=== Section Start ===

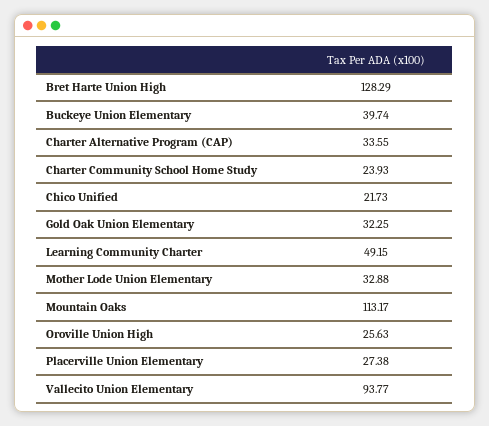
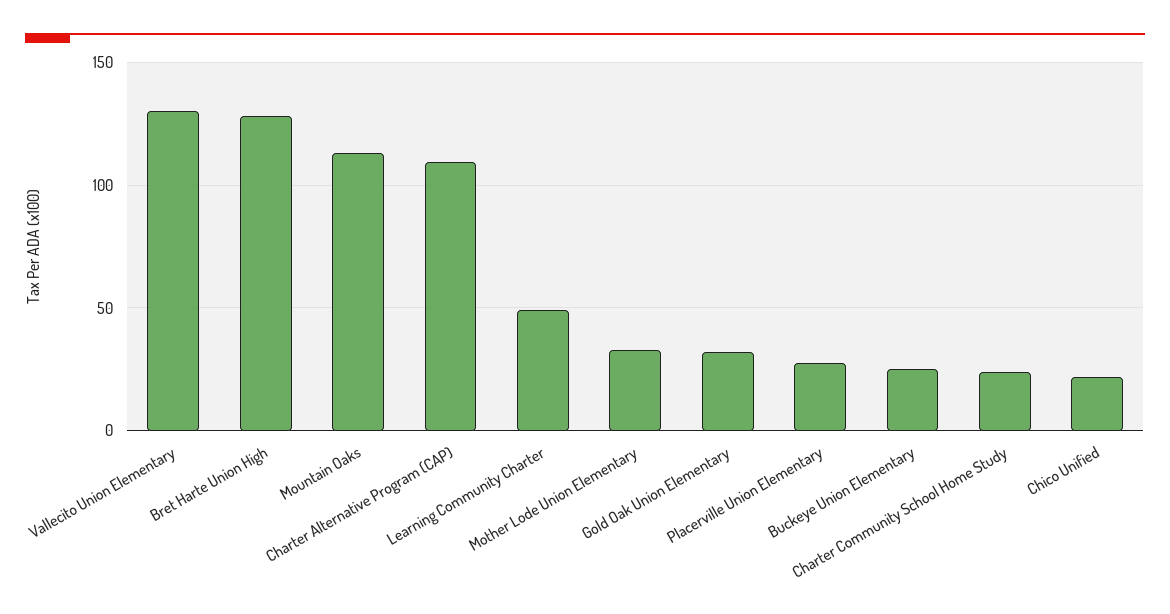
  {
    "Bret Harte Union High": 128.29,
-   "Buckeye Union Elementary": 39.74,
+   "Buckeye Union Elementary": 25,
-   "Charter Alternative Program (CAP)": 33.55,
+   "Charter Alternative Program (CAP)": 110,
    "Charter Community School Home Study": 23.93,
    "Chico Unified": 21.73,
    "Gold Oak Union Elementary": 32.25,
    "Learning Community Charter": 49.15,
    "Mother Lode Union Elementary": 32.88,
    "Mountain Oaks": 113.17,
-   "Oroville Union High": 25.63,
    "Placerville Union Elementary": 27.38,
-   "Vallecito Union Elementary": 93.77
+   "Vallecito Union Elementary": 130
  }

=== Section End ===

_WHAT NEEDS TO BE DONE:_ Which lines above include the word "Buckeye"? Pick them out and copy them.

_SOLVED EXERCISE:_
-   "Buckeye Union Elementary": 39.74,
+   "Buckeye Union Elementary": 25,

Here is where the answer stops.